If you continue to have problems after the explanation and suggestion
here, you should probably take it to a forum dedicated to support for
your system.
> I have a problem when I remove a file which is a redirection of the std
> output of a process:
>
> I launch a process and redirect output to file:
> address@hidden ./myprocess &> mylog.log
>
> Then (after a few days/weeks), I remove the mylog.log file, hoping the system
> will create a new fresh one.
> address@hidden rm -f mylog.log
>
> But the system never created again the file.
Why would the system create a fresh one? You asked it to get rid of it.
> After a few days, df gives 100% disk used but kdirstat (a gui tool to watch
> size of each folder recursivly), says 20%used.
The process is still writing to the file, even though it doesn't have a
directory entry ("link") anywhere. So long as a process has it open, a
file exists until both the processes that have it open are terminated,
_and_ it no longer has any links in the filesystem.

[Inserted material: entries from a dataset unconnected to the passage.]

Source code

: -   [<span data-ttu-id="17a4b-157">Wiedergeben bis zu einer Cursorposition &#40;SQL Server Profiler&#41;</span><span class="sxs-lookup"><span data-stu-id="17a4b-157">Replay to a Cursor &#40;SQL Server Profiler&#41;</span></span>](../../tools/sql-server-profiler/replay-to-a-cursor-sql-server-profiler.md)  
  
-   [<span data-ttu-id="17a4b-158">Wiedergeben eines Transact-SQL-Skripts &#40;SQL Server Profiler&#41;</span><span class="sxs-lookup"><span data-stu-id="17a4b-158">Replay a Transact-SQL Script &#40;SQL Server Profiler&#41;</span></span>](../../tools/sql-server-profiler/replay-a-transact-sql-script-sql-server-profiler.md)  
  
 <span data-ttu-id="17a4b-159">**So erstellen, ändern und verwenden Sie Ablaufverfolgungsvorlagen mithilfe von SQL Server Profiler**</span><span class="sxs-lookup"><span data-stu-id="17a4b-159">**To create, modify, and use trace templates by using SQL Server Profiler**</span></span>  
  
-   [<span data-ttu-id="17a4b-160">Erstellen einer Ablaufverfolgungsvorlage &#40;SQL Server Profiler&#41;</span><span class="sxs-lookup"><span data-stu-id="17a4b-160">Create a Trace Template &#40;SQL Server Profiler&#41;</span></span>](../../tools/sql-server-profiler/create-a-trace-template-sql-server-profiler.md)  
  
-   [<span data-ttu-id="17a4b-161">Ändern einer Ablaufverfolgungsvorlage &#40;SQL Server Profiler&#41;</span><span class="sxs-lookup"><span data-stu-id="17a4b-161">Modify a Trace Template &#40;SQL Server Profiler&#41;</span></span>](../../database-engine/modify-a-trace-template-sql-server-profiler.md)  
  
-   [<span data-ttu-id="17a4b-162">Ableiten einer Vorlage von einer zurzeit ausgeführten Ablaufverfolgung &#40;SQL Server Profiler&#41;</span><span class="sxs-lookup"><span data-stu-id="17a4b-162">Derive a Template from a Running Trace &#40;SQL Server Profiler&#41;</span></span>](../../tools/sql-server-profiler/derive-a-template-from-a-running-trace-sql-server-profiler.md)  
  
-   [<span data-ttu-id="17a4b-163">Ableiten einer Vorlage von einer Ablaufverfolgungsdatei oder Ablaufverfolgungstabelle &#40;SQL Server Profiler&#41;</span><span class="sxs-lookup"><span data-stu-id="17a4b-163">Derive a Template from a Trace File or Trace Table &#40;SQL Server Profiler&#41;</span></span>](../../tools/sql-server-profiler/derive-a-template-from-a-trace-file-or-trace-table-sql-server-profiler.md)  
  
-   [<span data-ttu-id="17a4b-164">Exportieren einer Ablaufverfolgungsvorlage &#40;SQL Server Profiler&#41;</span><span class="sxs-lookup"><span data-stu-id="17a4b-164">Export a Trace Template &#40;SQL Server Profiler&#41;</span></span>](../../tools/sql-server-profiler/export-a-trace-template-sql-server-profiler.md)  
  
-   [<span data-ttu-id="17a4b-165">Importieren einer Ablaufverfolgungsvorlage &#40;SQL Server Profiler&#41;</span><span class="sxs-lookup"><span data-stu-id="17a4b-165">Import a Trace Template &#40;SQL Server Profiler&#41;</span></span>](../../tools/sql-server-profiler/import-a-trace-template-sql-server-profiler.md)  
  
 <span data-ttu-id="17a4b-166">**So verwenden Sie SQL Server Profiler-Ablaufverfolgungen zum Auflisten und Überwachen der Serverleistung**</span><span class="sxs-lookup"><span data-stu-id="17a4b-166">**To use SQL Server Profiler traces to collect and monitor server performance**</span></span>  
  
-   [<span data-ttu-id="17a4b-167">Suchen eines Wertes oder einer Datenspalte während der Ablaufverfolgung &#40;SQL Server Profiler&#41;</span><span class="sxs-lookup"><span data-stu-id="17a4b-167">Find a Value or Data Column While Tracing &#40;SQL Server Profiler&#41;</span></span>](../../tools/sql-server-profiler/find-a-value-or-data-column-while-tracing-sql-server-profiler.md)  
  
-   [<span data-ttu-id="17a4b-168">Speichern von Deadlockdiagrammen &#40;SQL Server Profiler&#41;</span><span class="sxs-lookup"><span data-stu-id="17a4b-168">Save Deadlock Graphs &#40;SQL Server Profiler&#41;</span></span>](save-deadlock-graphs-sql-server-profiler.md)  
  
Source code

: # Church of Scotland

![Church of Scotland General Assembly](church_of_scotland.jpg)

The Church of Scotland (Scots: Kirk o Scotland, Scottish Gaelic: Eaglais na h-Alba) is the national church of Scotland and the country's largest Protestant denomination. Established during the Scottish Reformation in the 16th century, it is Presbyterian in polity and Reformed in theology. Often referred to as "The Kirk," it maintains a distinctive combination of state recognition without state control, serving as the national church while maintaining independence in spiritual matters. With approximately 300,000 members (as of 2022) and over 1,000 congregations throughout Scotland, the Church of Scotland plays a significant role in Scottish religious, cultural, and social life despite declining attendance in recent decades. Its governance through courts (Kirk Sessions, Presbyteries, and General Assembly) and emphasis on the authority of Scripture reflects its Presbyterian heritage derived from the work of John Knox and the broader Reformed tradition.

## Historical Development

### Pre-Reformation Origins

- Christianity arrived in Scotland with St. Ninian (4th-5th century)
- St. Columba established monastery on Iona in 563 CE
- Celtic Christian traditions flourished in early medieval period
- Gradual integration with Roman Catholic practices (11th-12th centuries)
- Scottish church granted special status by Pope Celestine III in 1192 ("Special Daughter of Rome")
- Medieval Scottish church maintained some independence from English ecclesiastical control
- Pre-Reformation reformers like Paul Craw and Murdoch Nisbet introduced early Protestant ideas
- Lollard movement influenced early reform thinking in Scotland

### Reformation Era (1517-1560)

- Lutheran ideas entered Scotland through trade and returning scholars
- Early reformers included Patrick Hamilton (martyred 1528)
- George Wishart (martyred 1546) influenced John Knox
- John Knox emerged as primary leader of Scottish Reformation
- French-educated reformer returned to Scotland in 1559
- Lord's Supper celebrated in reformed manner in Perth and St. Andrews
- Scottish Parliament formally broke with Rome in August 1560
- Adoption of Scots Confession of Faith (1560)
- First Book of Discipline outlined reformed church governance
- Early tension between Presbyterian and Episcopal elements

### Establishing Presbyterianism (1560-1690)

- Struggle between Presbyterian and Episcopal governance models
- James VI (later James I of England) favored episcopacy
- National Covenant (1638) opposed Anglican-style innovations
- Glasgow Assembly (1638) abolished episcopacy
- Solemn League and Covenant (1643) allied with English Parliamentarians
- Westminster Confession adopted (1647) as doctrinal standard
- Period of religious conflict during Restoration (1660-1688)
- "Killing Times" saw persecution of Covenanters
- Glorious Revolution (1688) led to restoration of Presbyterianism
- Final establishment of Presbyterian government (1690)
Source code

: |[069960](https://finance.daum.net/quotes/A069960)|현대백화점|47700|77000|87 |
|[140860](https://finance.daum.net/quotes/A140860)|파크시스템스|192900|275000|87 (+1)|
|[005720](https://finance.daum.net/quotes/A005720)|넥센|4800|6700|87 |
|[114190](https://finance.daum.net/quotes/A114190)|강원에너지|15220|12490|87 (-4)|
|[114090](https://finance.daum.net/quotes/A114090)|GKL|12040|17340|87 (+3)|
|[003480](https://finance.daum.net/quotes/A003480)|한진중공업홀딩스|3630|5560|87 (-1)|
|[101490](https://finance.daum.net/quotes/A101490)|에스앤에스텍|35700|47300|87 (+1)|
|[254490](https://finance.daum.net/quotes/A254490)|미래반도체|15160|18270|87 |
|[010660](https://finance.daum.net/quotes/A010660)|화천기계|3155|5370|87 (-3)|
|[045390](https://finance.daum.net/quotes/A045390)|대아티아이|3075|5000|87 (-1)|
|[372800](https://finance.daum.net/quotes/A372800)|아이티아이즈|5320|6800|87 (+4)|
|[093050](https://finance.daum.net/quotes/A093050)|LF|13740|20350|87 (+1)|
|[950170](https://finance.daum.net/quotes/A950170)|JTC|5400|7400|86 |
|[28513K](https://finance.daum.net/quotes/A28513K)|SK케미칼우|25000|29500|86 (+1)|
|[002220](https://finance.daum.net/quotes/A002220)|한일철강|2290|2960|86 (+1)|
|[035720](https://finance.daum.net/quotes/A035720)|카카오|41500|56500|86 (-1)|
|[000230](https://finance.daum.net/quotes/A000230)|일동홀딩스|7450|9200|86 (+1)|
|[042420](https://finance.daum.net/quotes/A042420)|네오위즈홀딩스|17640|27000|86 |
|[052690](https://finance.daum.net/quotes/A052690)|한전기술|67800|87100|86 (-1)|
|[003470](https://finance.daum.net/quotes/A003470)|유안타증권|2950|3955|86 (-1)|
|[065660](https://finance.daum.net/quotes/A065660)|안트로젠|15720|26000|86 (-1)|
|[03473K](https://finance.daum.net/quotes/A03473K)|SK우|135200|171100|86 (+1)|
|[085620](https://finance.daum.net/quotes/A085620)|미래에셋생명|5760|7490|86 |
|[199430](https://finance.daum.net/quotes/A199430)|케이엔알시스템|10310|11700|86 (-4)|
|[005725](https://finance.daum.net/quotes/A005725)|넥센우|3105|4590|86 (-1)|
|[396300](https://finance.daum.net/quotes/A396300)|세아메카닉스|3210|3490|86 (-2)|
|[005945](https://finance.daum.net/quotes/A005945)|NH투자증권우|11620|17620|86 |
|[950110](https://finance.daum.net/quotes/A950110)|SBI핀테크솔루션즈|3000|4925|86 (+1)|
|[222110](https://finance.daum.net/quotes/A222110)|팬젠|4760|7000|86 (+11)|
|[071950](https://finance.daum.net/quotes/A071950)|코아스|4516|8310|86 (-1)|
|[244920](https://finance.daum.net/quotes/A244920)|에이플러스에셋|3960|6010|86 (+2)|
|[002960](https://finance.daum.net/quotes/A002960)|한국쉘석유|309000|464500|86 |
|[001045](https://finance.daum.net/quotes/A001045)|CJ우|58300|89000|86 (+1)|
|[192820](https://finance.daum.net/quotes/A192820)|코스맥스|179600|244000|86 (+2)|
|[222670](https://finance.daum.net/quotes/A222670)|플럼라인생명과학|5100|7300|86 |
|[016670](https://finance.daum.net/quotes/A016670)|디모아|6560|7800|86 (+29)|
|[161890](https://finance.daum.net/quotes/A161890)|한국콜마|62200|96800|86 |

> Then, if I reboot, df says 20%used also.
>
> So my question is : is there a way to rotate/remove/resize logs without:
> - reboot computer
> - stop process flishing in it
Nope.
What I'd suggest is have the process's output pipe to a program whose
responsibility is to read a line, open the log file, append the line to
it, then close it.
Something like:
#!/bin/sh
set -u
: "$1"
IFS=
while read -r LINE
do
echo "$LINE" >> "$1"
done
Then you would run ./myprocess | /path/to/script mylog.log
Removing or rotating the mylog.log file would then still permit the next
line to appear in a new mylog.log.
- --
Micah J. Cowan
Programmer, musician, typesetting enthusiast, gamer.